Solved

Consolidating mysql rows

Posted on 2014-07-27
19
398 Views
Last Modified: 2014-07-30
I have a small application which logs ping results when I run it, typically, 24/7 for a few days to gather some information.

Sometimes, I can have a dozen sources all sending their results to mysql so the table fills up with very large numbers of rows. I want to keep the results for historical purposes but I would like to consolidate the large number of rows.

For example, looking at mysql right now, my pings test table has 'Rows 1 to 50 of 89138 rows' of results. I certainly don't want to get rid of this data but I need to find a way of consolidating it into less rows, perhaps even into a new table.

The fields include the usual min/max/avg/loss along with a sending device id and time.

I sure would love to get a solution on how this could be accomplished without losing data.

Thanks very much.
0
Comment
Question by:projects
  • 9
  • 5
  • 4
  • +1
19 Comments
 
LVL 7

Expert Comment

by:Raghu Mutalikdesai
ID: 40223482
Can you please give the details of what columns the pings table has? Depending on your objectives, you can use GROUP BY clause and WHERE clause to consolidate results. For that, it is important to know what columns does your table contain.
0
 
LVL 108

Expert Comment

by:Ray Paseur
ID: 40223833
I've often seen tables like this set up with a column that is defined by TIMESTAMP.  MySQL will put the UNIX timestamp of the last change to the row (typically an INSERT in the case of log tables) into the column.  It's very useful for historical reporting.

Find the most recent events?  SELECT ... ORDER BY my_timestamp_column DESC

Find the events on Tuesday?  SELECT ... WHERE my_timestamp_column BETWEEN...

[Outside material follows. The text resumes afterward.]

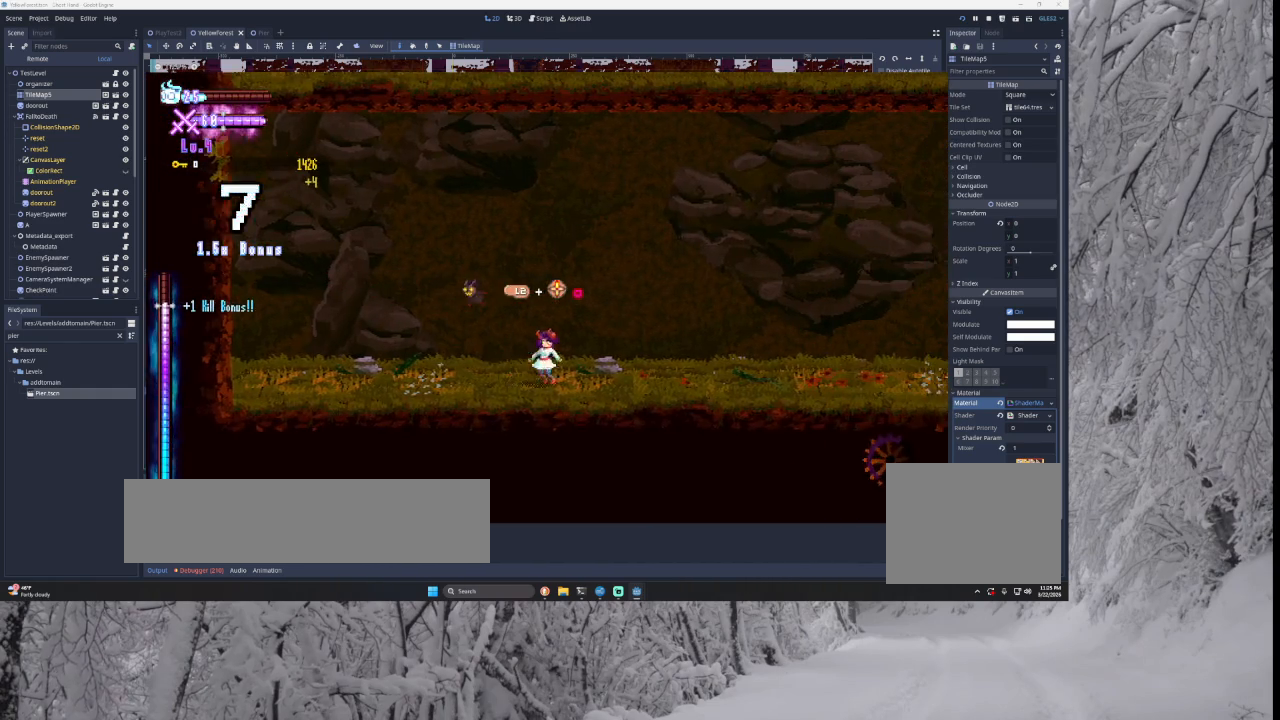
{"buttons": ["L1"], "left_stick": "center", "right_stick": "center", "events": [[33, "L1", "up"], [133, "L1", "down"], [267, "L1", "up"], [400, "L1", "down"]]}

With a design like this you can automatically (or deliberately) prune the table by copying the older rows into a history table, then deleting the older rows from the log table.  There are many MySQL date calculations that can be used with a TIMESTAMP column.
http://dev.mysql.com/doc/refman/5.7/en/date-and-time-functions.html
0
 

Author Comment

by:projects
ID: 40224887
Currently looks like this;

	id 	time 	client_id 	type 	unit 	loss 	min 	max 	avg
	1 	2014-07-22 16:08:00 	8 	ping 	ms 	0 	28.932 	707.974 	207.484
	2 	2014-07-22 16:08:21 	8 	ping 	ms 	0 	35.858 	391.053 	171.813

Open in new window

0
 
LVL 108

Expert Comment

by:Ray Paseur
ID: 40225558
I think you can use the column "time" to prune the table.
0
 

Author Comment

by:projects
ID: 40225585
Ok, but, how? Do I run a command line function? Do I run a script? How do I do this?
0
 
LVL 108

Expert Comment

by:Ray Paseur
ID: 40225720
I would run a script, but that's only because I think in PHP script terms.  The general design pattern would go something like this...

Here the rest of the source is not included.